Un journaliste et essayiste politique britannique soutient que la guerre génocidaire menée à Gaza ne doit pas être perçue comme un événement soudain déclenché uniquement par les faits d’octobre 2023, mais comme la dernière étape d’une longue histoire de dépossession, de domination militaire et de déplacements forcés des Palestiniens.
Dans une analyse détaillée, l’auteur établit des liens entre la situation actuelle à Gaza et des témoignages de soldats israéliens ayant participé à la guerre de 1967. Certains de ces récits, publiés des années plus tard, évoquent des ordres visant à semer la peur au sein des communautés palestiniennes et à cibler des civils lors des opérations militaires. Selon l’auteur, ces témoignages révèlent des schémas récurrents qui continuent d’influencer la politique militaire israélienne aujourd’hui, notamment à Gaza, où les destructions massives, les restrictions des biens essentiels et les déplacements répétés ont ravagé la vie civile.
L’article examine également la manière dont les conséquences de la guerre de 1967 ont transformé le paysage politique dans les territoires palestiniens occupés. Selon l’analyse, les dirigeants israéliens de l’époque considéraient Gaza non seulement comme un défi militaire, mais aussi comme une question démographique. Des archives et déclarations politiques citées dans le texte suggèrent que des mesures restrictives, notamment sur l’accès à l’eau et la liberté de circulation, étaient envisagées comme des outils visant à pousser les Palestiniens à quitter leur terre. L’auteur estime que des pratiques similaires peuvent être observées aujourd’hui dans le cadre de la guerre génocidaire en cours, alors que la population de Gaza fait face à des conditions humanitaires de plus en plus catastrophiques et à une pression croissante pour abandonner certaines zones du territoire.
L’analyse affirme également que les événements d’octobre 2023 ont offert au gouvernement de Benjamin Netanyahu l’opportunité d’intensifier des objectifs de longue date liés à l’expansion territoriale et au contrôle démographique.

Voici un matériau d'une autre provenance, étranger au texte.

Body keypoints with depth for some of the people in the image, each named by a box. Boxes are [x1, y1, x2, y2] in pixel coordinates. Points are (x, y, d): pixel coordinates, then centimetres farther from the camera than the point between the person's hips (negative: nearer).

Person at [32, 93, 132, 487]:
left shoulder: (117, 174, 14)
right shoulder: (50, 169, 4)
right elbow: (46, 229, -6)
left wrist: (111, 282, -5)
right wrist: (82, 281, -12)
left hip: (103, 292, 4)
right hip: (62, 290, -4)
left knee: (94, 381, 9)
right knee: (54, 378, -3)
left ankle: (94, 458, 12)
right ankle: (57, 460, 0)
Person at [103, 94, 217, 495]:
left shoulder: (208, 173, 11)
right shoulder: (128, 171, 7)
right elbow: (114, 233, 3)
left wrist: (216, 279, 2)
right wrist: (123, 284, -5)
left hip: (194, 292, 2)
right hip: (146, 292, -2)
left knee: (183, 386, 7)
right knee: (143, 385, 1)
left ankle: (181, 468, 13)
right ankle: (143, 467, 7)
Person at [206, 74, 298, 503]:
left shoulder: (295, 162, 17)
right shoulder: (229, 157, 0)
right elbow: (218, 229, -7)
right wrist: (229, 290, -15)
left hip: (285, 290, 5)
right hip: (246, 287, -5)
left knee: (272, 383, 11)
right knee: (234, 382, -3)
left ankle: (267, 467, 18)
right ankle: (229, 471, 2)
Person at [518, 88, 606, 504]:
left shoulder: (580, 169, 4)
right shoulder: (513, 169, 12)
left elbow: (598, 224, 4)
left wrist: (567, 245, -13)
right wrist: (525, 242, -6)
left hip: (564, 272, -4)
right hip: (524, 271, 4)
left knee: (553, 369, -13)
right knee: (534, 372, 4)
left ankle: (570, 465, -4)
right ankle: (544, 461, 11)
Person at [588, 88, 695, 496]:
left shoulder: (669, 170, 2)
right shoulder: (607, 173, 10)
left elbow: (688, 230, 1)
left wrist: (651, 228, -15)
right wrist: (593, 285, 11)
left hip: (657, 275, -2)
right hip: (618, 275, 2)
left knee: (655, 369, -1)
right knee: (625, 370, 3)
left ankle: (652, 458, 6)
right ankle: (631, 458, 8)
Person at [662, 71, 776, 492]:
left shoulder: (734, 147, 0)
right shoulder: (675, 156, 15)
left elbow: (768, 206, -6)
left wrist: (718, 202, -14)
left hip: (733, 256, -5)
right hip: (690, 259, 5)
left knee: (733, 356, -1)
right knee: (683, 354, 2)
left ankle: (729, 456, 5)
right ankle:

Tout en reconnaissant que les autorités israéliennes présentent leurs opérations militaires comme des mesures de sécurité, l’auteur soutient que l’ampleur des destructions infligées aux infrastructures civiles de Gaza reflète des ambitions politiques plus larges dépassant les objectifs militaires immédiats.
Une attention particulière est accordée à la question des déplacements forcés. L’auteur rappelle que des centaines de milliers de Palestiniens ont été déplacés pendant et après la guerre de 1967, beaucoup s’étant vu interdire le retour par des moyens militaires et administratifs. Il estime que les craintes actuelles à Gaza font écho à ces expériences, notamment alors que des quartiers entiers ont été détruits et qu’une grande partie de la population a été contrainte de fuir à plusieurs reprises.
Le journaliste critique enfin les récits médiatiques et politiques occidentaux, qu’il juge centrés presque exclusivement sur les attaques d’octobre 2023, au détriment des décennies d’occupation, d’expansion des colonies et de violences subies par les Palestiniens. Selon lui, présenter la guerre génocidaire comme une réaction isolée efface les réalités historiques qui ont façonné la crise actuelle et masque les conséquences à long terme des politiques israéliennes sur la société palestinienne.
En conclusion, l’auteur estime que toute compréhension sérieuse de la situation à Gaza doit intégrer l’héritage historique des guerres de 1948 et 1967, ainsi que l’impact continu de l’occupation et des déplacements sur la vie palestinienne. Ignorer ce contexte plus large conduit, selon lui, à une représentation incomplète de la guerre en cours et de la catastrophe humanitaire qui frappe la bande de Gaza.